I write this letter with the hope that parents and guardians of school-aged children in Montclair and throughout the state will look more deeply into the proposed assembly bill A-2199, “the snow day bill.” The bill has already passed unanimously in state Senate but still must be approved by the Assembly.

In its current state it has less to do with “snow days” and more to do with embracing virtual school. A-2199 allows districts to count remote days towards the 180-day requirement for state funding. The bill effectively legalizes remote learning.

Under this bill, school closures will be permitted for reasons beyond declared states of emergency. The following excerpt pulled from the bill is troublingly vague: "or any circumstances that requires the closure of the schools of a district." All health-related scenarios worthy of shutting down schools and districts should be named. Last spring, our shared health department shut down Verona schools and returned to virtual learning due to a heatwave. Will local health departments and other such agencies have the power to shut down schools whenever it's too hot? Too cold? When there are issues with ventilation? When infrastructure collapses, which is an ongoing problem in Montclair schools?

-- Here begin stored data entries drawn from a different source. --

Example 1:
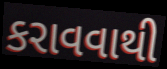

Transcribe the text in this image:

કરાવવાથી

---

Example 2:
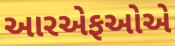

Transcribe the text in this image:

આરએફઓએ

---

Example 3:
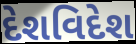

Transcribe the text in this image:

દેશવિદેશ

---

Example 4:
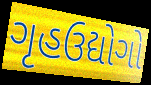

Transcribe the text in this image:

ગૃહઉદ્યોગો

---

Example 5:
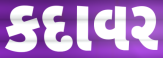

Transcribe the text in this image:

કદાવર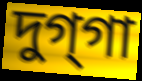
দুগ্‌গাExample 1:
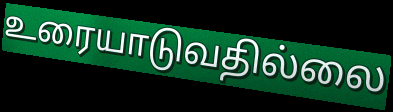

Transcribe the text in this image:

உரையாடுவதில்லை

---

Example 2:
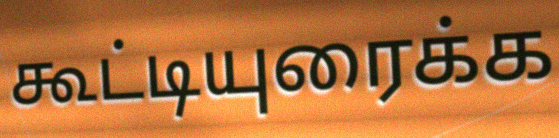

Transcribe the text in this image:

கூட்டியுரைக்க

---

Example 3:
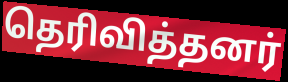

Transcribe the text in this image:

தெரிவித்தனர்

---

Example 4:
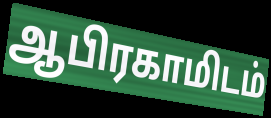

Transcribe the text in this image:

ஆபிரகாமிடம்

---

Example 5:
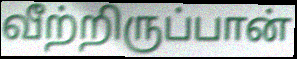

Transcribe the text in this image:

வீற்றிருப்பான்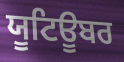
ਯੂਟਿਊਬਰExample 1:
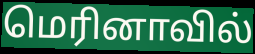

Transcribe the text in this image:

மெரினாவில்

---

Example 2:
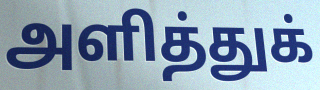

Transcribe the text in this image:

அளித்துக்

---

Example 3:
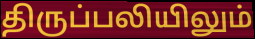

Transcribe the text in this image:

திருப்பலியிலும்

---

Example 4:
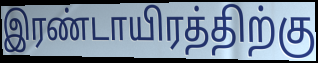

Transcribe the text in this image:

இரண்டாயிரத்திற்கு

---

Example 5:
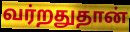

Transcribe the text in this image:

வர்றதுதான்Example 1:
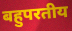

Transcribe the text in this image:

बहुपरतीय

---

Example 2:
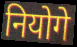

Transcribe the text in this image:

नियोगे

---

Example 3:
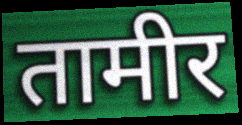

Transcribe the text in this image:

तामीर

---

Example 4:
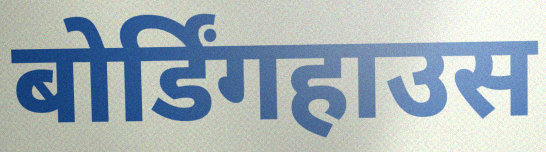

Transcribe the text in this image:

बोर्डिंगहाउस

Regarding the phrasing from the bill “in the event that there is inclement weather or hazardous transportation conditions that require the closure of the schools,” recently we have seen local districts shut down for predicted snow that never came, several inches of snow and even wind and rain. New Jersey schools have called for half sessions when temperatures rise above 90. In the future, will they simply throw in the towel and go remote?

In addition to the vagueness concerning when a call to close schools would be permissible, the open-ended language used when discussing how remote learning will affect special needs students and students with IEP. is alarming. “Services may be delivered to students with disabilities … to the greatest extent practicable.” “To the greatest extent practicable?” This is the education of a generation of students who have already lost so much. There is simply no room for this sort of ambiguity.

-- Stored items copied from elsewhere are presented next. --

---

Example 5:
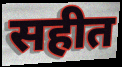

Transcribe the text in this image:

सहीतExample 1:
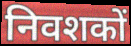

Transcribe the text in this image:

निवशकों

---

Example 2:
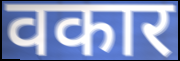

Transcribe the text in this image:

वकार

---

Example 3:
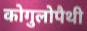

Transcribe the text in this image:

कोगुलोपैथी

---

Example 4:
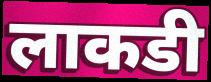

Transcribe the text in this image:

लाकडी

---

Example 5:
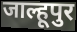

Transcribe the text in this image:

जाल्हूपुरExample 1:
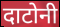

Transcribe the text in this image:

दाटोनी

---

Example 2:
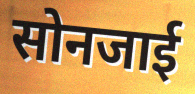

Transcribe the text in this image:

सोनजाई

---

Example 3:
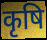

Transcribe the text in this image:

कृषि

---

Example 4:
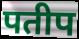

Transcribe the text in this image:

पतीप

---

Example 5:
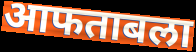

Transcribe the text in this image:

आफताबला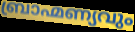
ബ്രാഹ്മണ്യവും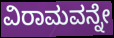
ವಿರಾಮವನ್ನೇ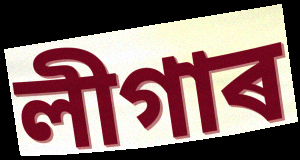
লীগাৰ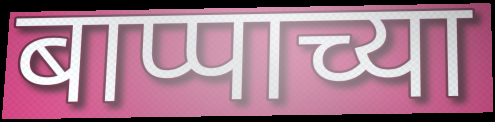
बाप्पाच्याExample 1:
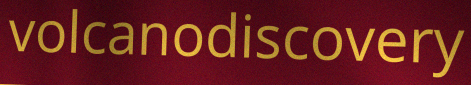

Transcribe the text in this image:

volcanodiscovery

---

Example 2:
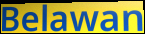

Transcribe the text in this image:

Belawan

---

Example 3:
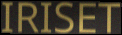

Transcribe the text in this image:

IRISET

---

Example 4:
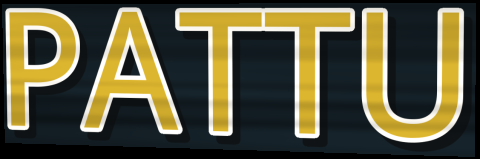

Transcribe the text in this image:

PATTU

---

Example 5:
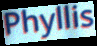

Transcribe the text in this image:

PhyllisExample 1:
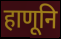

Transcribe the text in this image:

हाणूनि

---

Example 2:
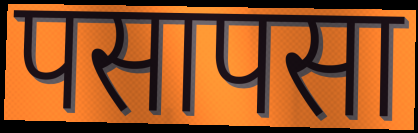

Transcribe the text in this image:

पसापसा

Remote school for most students (elementary students in particular) is not a viable alternative. The data does not lie. School shutdowns and remote learning exacerbated inequity and learning loss across the board. Rather than reflecting intelligently upon the last two years and passing legislation that works to protect New Jersey children from remote school, the state is shamelessly pushing to legalize it.

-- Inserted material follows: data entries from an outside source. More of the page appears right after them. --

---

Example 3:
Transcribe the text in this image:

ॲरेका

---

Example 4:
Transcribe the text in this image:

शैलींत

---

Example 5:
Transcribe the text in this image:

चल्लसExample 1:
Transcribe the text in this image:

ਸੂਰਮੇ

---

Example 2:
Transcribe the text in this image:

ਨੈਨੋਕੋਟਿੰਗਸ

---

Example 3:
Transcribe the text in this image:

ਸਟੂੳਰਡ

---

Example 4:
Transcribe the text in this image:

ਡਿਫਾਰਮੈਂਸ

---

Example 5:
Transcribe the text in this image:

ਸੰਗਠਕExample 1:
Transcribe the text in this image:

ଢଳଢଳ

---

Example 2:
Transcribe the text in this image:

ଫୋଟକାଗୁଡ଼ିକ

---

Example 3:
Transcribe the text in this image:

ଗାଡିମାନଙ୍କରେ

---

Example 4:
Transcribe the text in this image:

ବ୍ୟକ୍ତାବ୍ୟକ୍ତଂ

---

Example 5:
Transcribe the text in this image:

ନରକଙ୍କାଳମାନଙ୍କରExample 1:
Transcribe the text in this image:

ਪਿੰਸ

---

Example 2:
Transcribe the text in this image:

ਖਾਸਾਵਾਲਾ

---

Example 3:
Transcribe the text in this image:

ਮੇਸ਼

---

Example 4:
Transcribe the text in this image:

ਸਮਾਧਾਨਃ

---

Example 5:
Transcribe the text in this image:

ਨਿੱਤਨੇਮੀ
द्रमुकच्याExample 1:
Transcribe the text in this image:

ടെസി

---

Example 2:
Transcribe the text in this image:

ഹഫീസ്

During the pandemic, we in Montclair learned the extremity of circumstances that allowed for remote school. Many of us believe that those circumstances that kept our children out of the classroom for over a year were not warranted. State law currently permits virtual learning in a state of emergency only. There is compelling reason for current law to be revisited, but only to safeguard students from harmful and unnecessary school closures, certainly not to establish more leeway to go remote. Do we really want to give local authorities and superintendents a blank check to grant virtual learning days at their discretion?

If you find the language in this bill ambiguous and/or have children who struggle with remote learning, please reach out to the bill’s sponsors, Assemblyman Pedro Mejia, Assemblywoman Angelica M. Jimenez, state Sen. Nicholas Sacco, state Sen. Joseph A. Lagana, state Sen. Samuel D. Thompson, state Sen. Linda R. Greenstein, and state SEn. Nellie Pou and speak out against A-2199.